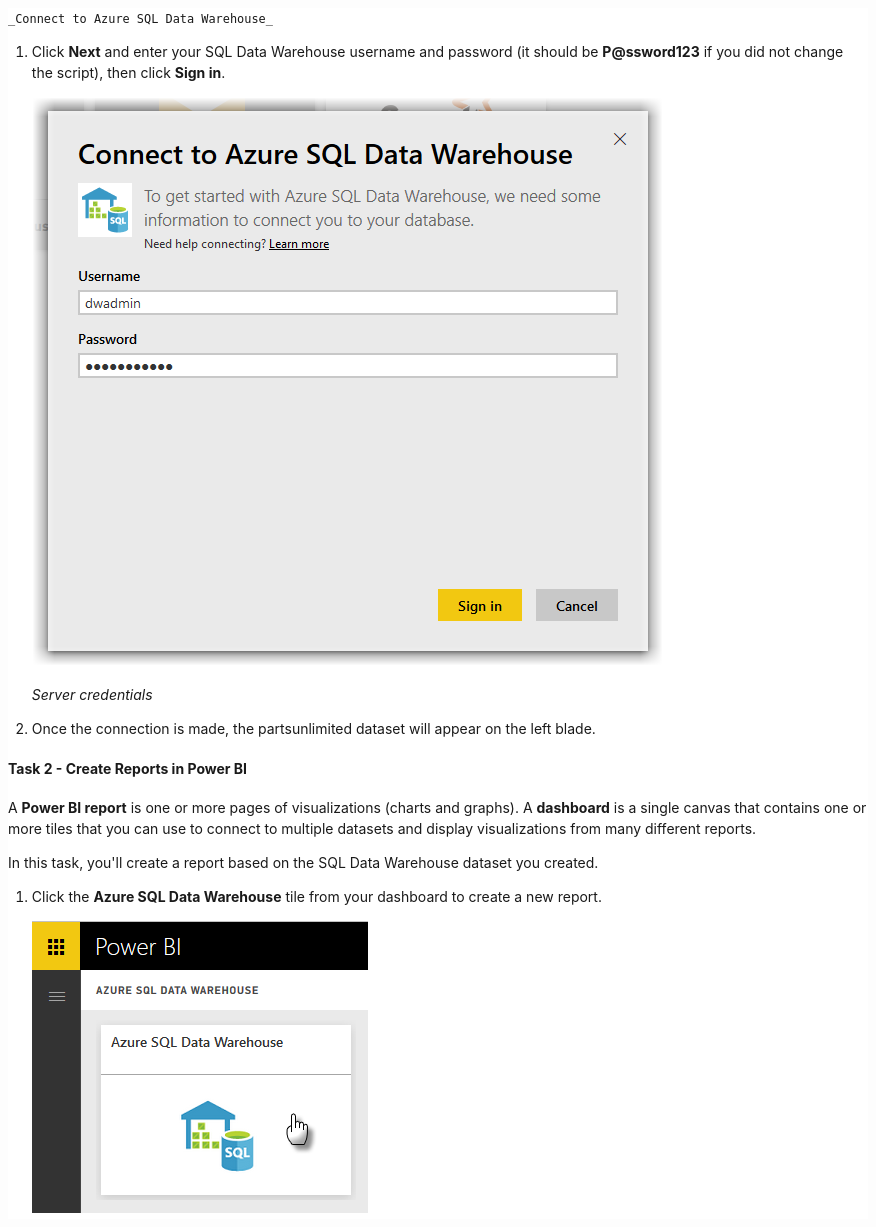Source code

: 	_Connect to Azure SQL Data Warehouse_

1. Click **Next** and enter your SQL Data Warehouse username and password (it should be **P@ssword123** if you did not change the script), then click **Sign in**.

	![Server credentials](Images/ex4task1-server-credentials.png?raw=true "Server credentials")

	_Server credentials_

1. Once the connection is made, the partsunlimited dataset will appear on the left blade.

<a name="Ex5Task2"></a>
#### Task 2 - Create Reports in Power BI ####
A **Power BI report** is one or more pages of visualizations (charts and graphs). A **dashboard** is a single canvas that contains one or more tiles that you can use to connect to multiple datasets and display visualizations from many different reports.

In this task, you'll create a report based on the SQL Data Warehouse dataset you created.

1. Click the **Azure SQL Data Warehouse** tile from your dashboard to create a new report.

	![Azure SQL Data Warehouse tile](Images/ex4task2-dw-tile.png?raw=true "Azure SQL Data Warehouse tile")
☆ ☆ ☆
• Work to complete
Transcribe all the records above word for word, without their images.

• The completed task
Source code

: 	_Connect to Azure SQL Data Warehouse_

1. Click **Next** and enter your SQL Data Warehouse username and password (it should be **P@ssword123** if you did not change the script), then click **Sign in**.

	![Server credentials](Images/ex4task1-server-credentials.png?raw=true "Server credentials")

	_Server credentials_

1. Once the connection is made, the partsunlimited dataset will appear on the left blade.

<a name="Ex5Task2"></a>
#### Task 2 - Create Reports in Power BI ####
A **Power BI report** is one or more pages of visualizations (charts and graphs). A **dashboard** is a single canvas that contains one or more tiles that you can use to connect to multiple datasets and display visualizations from many different reports.

In this task, you'll create a report based on the SQL Data Warehouse dataset you created.

1. Click the **Azure SQL Data Warehouse** tile from your dashboard to create a new report.

	![Azure SQL Data Warehouse tile](Images/ex4task2-dw-tile.png?raw=true "Azure SQL Data Warehouse tile")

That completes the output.